Friedrich Nietzsche und Max Weber, Albert Camus und Martin Heidegger, Georg Lukács und Albert Einstein, Karl Barth und Peter Sloterdijk haben sich mit der "Phantasie" "Der Großinquisitor", dem 5. Kapitel des fünften Buches aus dem Roman "Die Brüder Karamasow" auseinandergesetzt,
also belebte mich heute morgen beim Blinzeln in den Himmel über meinem Dachfenster der Gedanke, das als eigenes Reclam-Heft erschienene Werk noch einmal zu lesen und mir erneut Gedanken darüber zu machen, da ich bei den vorhergehenden Versuchen, die viele Jahre zurückliegen, starke Impulse in mir, den christus-seligen Dostojewskij als Schriftsteller abzulehnen statt mich durch triefende Liebesbekenntnisse zu Gottes Sohn hindurchzukämpfen.
Der Inhalt der "Phantasie" in meinen Worten:
Wir befinden uns in Sevilla zur Zeit der Inquisition. Zum "Ruhme Gottes" brennen fast täglich Scheiterhaufen mit Ketzern, am Tag zuvor auf dem Platz vor dem Dom fast einhundert von ihnen.
Da steigt Jesus Christus vom Himmel herab, wie er es schon einige Male nach seinem Tod und seiner Wiederauferstehung getan, um einzelne Gerechte aufzusuchen, Märtyrer und Eremiten, wie diese in ihren Lebensbeschreibungen glaubhaft geschildert haben.
Noch riecht der Platz nach dem verbrannten Fleisch und wirbelt die schwarze Asche des Sühnetodes bei den Windstößen des noch kalten Frühjahres durch die Luft.
Unauffällig und still steht er am Rande des Platzes, strömen Liebe und Barmherzigkeit aus seinen Augen und seinem Herzen. Und siehe: Die Menschen erkennen ihn! Sie strömen zusammen, nähern sich und umringen ihn, die, die gestern vor Wut und der heimlichen Lust schrien, mit steifem Glied in der Hose beim Anblick der sich windenden Leiber, dem entsetzten Wimmern um Gnade, dem Betteln, die Kinder zu schonen, jene Lust am Grauen des Sterbens der anderen, sie sind nun verwandelt von seinem Blick der Güte, der vollkommenen Ruhe und Liebe.
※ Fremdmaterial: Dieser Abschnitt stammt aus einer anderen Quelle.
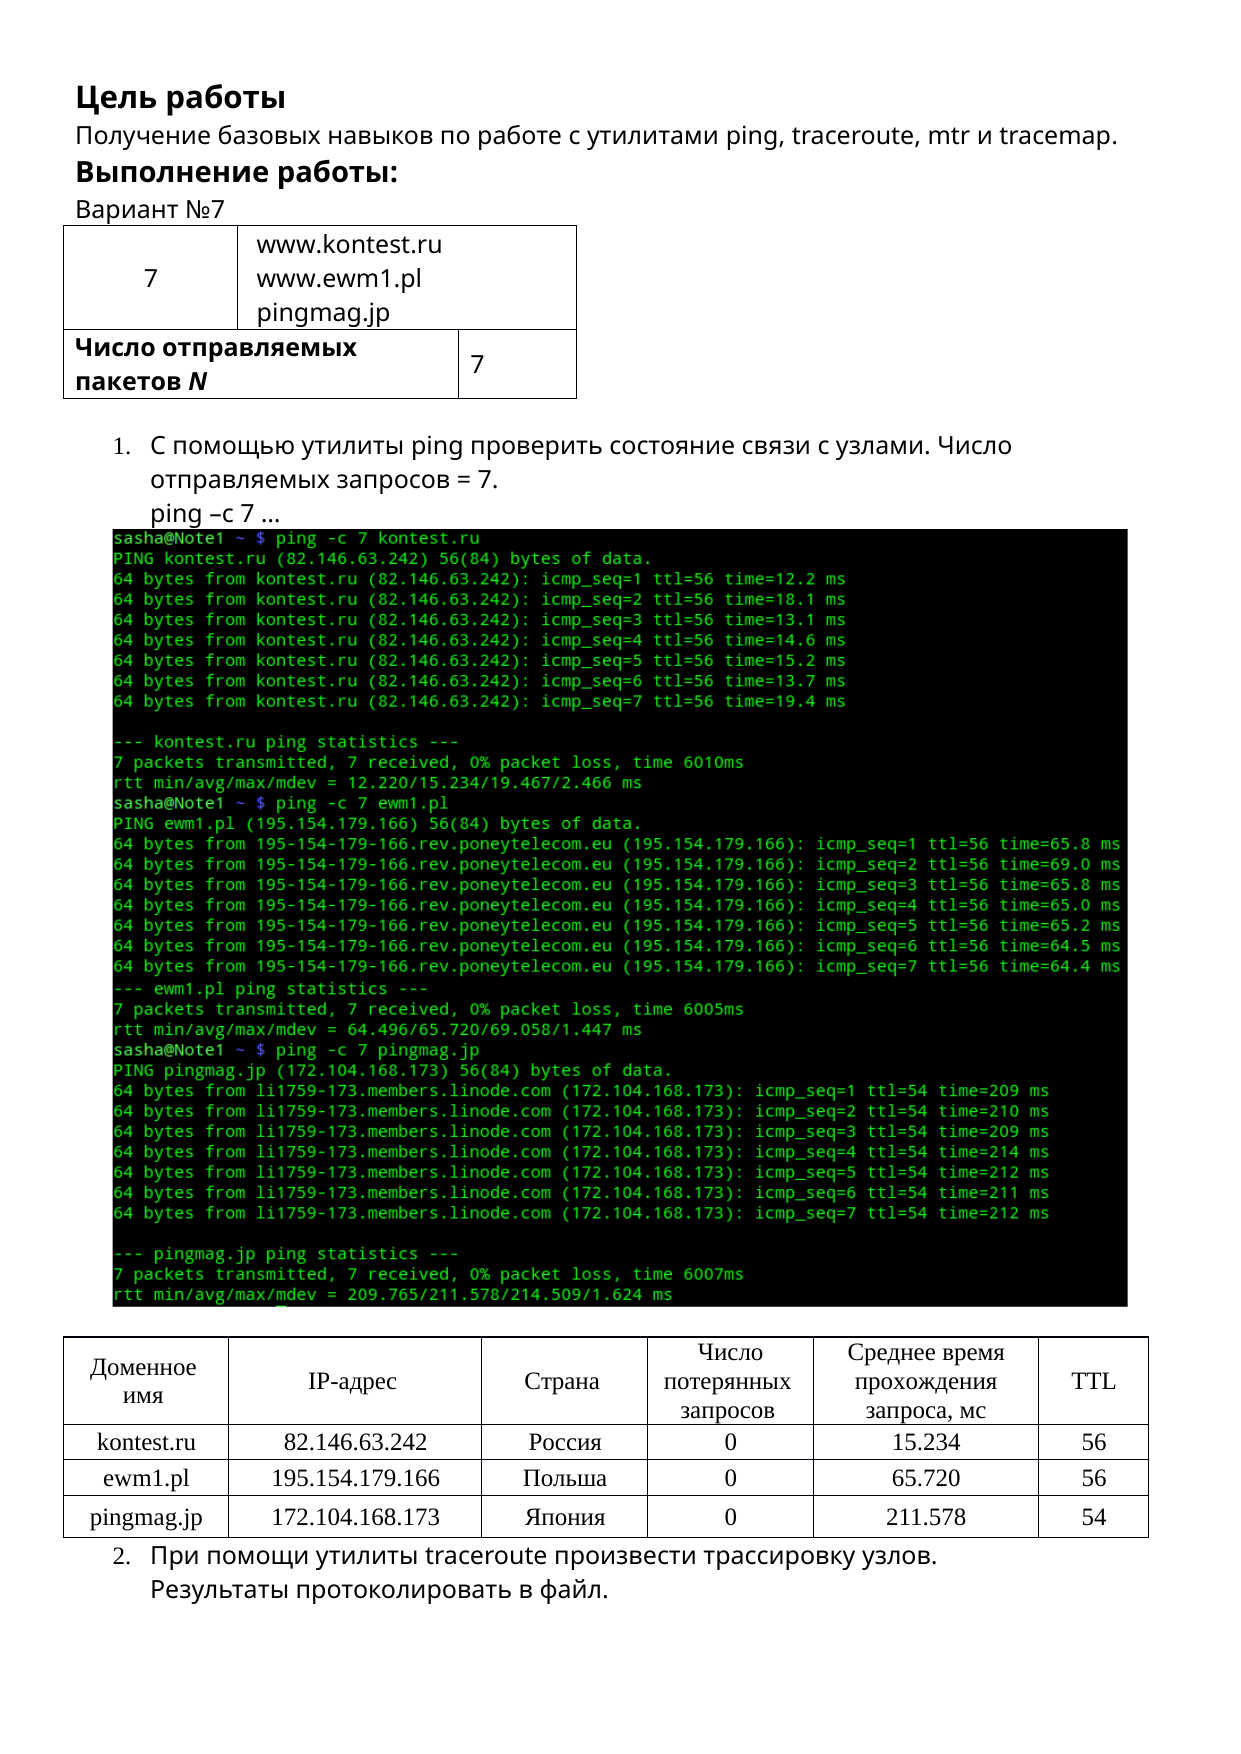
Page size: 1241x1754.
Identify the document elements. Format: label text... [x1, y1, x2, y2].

In ihm brennt eine Sonne der Liebe, aus seinen Augen ergießt sich eine Kraft über die Menschen, die sie jubeln lässt diesmal vor Freude und Glück, einander umarmen und weinen.
Er erhebt seine Hände und segnet ihre schmutzigen Seelen und Herzen und die Menschen werfen sich nieder, küssen sein Gewand und sind zutiefst verwandelt. Ein Greis ruft ihm zu: "Herr, Herr, ich bin blind. Heile mich, damit ich dich schaue." Und er heilt ihn. Das Volk stöhnt auf und die Menschen brechen aus in Schluchzen, küssen den Erdboden bevor seine Füße die Stellen berühren. Die Kinder haben Blumen geholt, werfen sie in die Luft und singen: "Hosianna, Hosianna!"
Vor dem Portal des Domes bleibt er stehen, vor einem kleinen weißen Kindersarg, der dort zum letzten Gottesdienst geführt werden soll, in ihm das unschuldige Antlitz eines siebenjährigen Mädchens. Die Mutter des Kindes wirft sich ihm zu Füßen: "Herr, wenn Du es bist, so erwecke mein Kind zum Leben zurück."
Und er spricht: "Talitha Kumi!"
Das Mädchen aber öffnet die Augen, erhebt sich und blickt lächelnd um sich.
Das Volk bricht in tosenden Beifall aus, die Mutter des Kindes gebärdet sich beinahe toll, wechselt von Winseln ähnlichen Klagen zu sich überschlagendem Lachen, während sie das Kind mit Küssen bedeckt.
Da steht plötzlich, in alter, grober Mönchskutte der Großinquisitor vor ihm.